Challenges to overcome in medical oncology via pharmacogenomics.
NCI, National Cancer Institute.
Upcoming precision medicine clinical trials must focus on conventional drugs and novel targeted therapies alike, both as sole agents and in combination with other treatment approaches. While targeted agents are becoming more common in medical oncology, the arsenal of conventional chemotherapeutic agents is prevalent enough to warrant continued thorough research to increase their safety and treatment efficacy and to overcome the plateau that medical oncology is facing vis-à-vis advances in chemotherapy.
International consortiums have prioritized their focus on the clinical implementation of pharmacogenomics. Challenges ahead include data standardization, the ethical aspect of the use of gene databases and the education of both physicians and patients to understand the impact of pharmacogenomics on personalized therapy in medical oncology (Table 4).
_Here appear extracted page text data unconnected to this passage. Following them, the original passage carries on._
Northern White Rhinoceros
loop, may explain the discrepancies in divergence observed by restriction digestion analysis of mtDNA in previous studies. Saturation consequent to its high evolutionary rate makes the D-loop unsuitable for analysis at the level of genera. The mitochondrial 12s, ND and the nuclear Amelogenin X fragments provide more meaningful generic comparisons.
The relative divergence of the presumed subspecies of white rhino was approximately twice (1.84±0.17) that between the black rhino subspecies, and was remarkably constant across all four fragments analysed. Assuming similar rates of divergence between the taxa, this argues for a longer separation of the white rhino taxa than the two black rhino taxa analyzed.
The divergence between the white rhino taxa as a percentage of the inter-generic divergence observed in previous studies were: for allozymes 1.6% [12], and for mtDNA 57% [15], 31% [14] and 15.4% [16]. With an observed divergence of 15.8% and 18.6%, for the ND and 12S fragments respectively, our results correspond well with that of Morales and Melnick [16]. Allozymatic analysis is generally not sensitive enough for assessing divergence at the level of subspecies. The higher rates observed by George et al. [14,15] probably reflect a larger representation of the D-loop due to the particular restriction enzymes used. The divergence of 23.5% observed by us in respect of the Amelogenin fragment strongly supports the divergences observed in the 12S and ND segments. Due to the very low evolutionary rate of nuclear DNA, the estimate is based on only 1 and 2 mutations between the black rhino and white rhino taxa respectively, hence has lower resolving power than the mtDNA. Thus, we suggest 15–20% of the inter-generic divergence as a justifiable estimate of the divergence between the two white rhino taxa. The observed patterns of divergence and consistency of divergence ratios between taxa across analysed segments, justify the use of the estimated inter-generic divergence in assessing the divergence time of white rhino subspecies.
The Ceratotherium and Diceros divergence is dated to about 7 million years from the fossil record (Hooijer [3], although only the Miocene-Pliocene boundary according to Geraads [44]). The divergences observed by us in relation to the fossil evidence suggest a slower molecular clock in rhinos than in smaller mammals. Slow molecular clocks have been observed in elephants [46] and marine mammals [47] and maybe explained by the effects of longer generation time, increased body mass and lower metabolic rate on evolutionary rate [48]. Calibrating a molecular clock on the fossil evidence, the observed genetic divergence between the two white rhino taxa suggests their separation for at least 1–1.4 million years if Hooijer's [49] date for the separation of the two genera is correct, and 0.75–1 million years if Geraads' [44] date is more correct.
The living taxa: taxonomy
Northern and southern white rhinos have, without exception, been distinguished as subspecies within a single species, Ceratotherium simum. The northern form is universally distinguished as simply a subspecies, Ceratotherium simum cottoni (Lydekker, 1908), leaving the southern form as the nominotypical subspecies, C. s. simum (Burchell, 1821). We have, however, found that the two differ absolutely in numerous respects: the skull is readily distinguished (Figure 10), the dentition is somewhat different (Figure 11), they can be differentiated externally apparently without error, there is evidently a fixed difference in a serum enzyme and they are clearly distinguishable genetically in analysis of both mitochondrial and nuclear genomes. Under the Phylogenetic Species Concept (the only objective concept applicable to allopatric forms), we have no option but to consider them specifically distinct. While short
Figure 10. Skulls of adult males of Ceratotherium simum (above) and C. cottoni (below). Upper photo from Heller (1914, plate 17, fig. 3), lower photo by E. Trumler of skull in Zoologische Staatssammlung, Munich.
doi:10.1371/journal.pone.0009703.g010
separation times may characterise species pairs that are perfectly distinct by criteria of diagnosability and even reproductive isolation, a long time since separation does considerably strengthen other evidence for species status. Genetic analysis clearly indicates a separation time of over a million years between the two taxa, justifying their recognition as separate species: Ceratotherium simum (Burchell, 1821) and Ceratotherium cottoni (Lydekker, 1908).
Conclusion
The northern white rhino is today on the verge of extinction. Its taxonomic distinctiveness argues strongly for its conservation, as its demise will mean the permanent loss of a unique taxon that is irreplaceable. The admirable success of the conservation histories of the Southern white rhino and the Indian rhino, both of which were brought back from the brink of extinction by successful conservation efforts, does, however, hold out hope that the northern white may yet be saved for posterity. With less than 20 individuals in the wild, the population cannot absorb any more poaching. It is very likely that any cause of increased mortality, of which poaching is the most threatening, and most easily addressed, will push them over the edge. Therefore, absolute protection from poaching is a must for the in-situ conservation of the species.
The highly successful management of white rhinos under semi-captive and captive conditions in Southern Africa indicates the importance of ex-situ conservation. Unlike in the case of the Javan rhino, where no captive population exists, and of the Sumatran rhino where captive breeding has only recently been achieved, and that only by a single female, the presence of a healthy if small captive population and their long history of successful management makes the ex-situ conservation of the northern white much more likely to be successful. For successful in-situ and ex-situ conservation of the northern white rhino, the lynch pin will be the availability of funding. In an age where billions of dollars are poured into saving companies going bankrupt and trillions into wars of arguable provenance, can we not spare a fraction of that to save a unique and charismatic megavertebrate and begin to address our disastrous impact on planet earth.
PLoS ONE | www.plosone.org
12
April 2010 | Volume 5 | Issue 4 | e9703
Currently ‘personalized treatment’ refers to an increasingly fine-grained patient stratification to eliminate unfavourable gene–drug pairs and increase the chance of successful outcomes with statistically favourable treatment options. However, the number of deterministic factors in personalized therapy for cancer is more complex and extends beyond cellular factors, requiring a system-based approach instead of single cell/pathway-based. 98 Environmental/epigenetic as well as physiological changes over time confer a dynamic gene expression pattern which ideally should be monitored in cancer sufferers to adjust or better tailor the required therapy. For instance, liquid biopsies are becoming valuable tools in identifying a broad range of biomarkers that offer not only diagnostic information but allow for continuous tracking of the dynamic changes occurring in tumours as well as treatment response monitoring. 99
The utopian aim of personalized treatment is the ability to create an adjusted treatment plan for every single individual based on a multitude of individual markers/features/properties that are either already available in the patient’s medical records or obtained at the time of treatment planning. Ultimately, we aim to narrow the gauge of stratification until we can achieve a category of one, meaning that the conclusions reached are valid and particular for the single patient in question, thus achieving true personalized treatment.